REQUIREMENT ::
Please return each record exactly, leaving nothing out.

═══ SOURCE MATERIAL

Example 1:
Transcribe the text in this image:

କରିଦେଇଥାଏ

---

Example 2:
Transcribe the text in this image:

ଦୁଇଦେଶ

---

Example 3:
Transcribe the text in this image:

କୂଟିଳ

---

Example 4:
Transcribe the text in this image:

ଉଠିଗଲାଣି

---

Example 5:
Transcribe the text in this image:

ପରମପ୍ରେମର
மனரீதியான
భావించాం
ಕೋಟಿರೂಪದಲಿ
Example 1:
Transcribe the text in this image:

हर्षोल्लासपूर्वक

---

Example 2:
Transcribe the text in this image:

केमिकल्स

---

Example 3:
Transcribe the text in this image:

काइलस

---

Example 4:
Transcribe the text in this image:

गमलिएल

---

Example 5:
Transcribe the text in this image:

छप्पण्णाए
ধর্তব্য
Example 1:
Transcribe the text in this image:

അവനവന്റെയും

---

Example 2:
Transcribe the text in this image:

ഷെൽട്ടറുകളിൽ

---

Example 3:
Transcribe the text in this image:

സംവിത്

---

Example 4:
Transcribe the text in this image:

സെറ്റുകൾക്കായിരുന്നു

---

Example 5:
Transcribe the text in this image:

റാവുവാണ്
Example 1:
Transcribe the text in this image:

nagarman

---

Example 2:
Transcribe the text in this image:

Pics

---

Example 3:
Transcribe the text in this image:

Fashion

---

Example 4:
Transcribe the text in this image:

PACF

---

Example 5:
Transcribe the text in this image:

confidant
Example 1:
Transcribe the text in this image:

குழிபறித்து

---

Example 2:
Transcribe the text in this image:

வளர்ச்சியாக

══════

EXERCISE RESPONSE ::
Example 1:
Transcribe the text in this image:

କରିଦେଇଥାଏ

---

Example 2:
Transcribe the text in this image:

ଦୁଇଦେଶ

---

Example 3:
Transcribe the text in this image:

କୂଟିଳ

---

Example 4:
Transcribe the text in this image:

ଉଠିଗଲାଣି

---

Example 5:
Transcribe the text in this image:

ପରମପ୍ରେମର
மனரீதியான
భావించాం
ಕೋಟಿರೂಪದಲಿ
Example 1:
Transcribe the text in this image:

हर्षोल्लासपूर्वक

---

Example 2:
Transcribe the text in this image:

केमिकल्स

---

Example 3:
Transcribe the text in this image:

काइलस

---

Example 4:
Transcribe the text in this image:

गमलिएल

---

Example 5:
Transcribe the text in this image:

छप्पण्णाए
ধর্তব্য
Example 1:
Transcribe the text in this image:

അവനവന്റെയും

---

Example 2:
Transcribe the text in this image:

ഷെൽട്ടറുകളിൽ

---

Example 3:
Transcribe the text in this image:

സംവിത്

---

Example 4:
Transcribe the text in this image:

സെറ്റുകൾക്കായിരുന്നു

---

Example 5:
Transcribe the text in this image:

റാവുവാണ്
Example 1:
Transcribe the text in this image:

nagarman

---

Example 2:
Transcribe the text in this image:

Pics

---

Example 3:
Transcribe the text in this image:

Fashion

---

Example 4:
Transcribe the text in this image:

PACF

---

Example 5:
Transcribe the text in this image:

confidant
Example 1:
Transcribe the text in this image:

குழிபறித்து

---

Example 2:
Transcribe the text in this image:

வளர்ச்சியாக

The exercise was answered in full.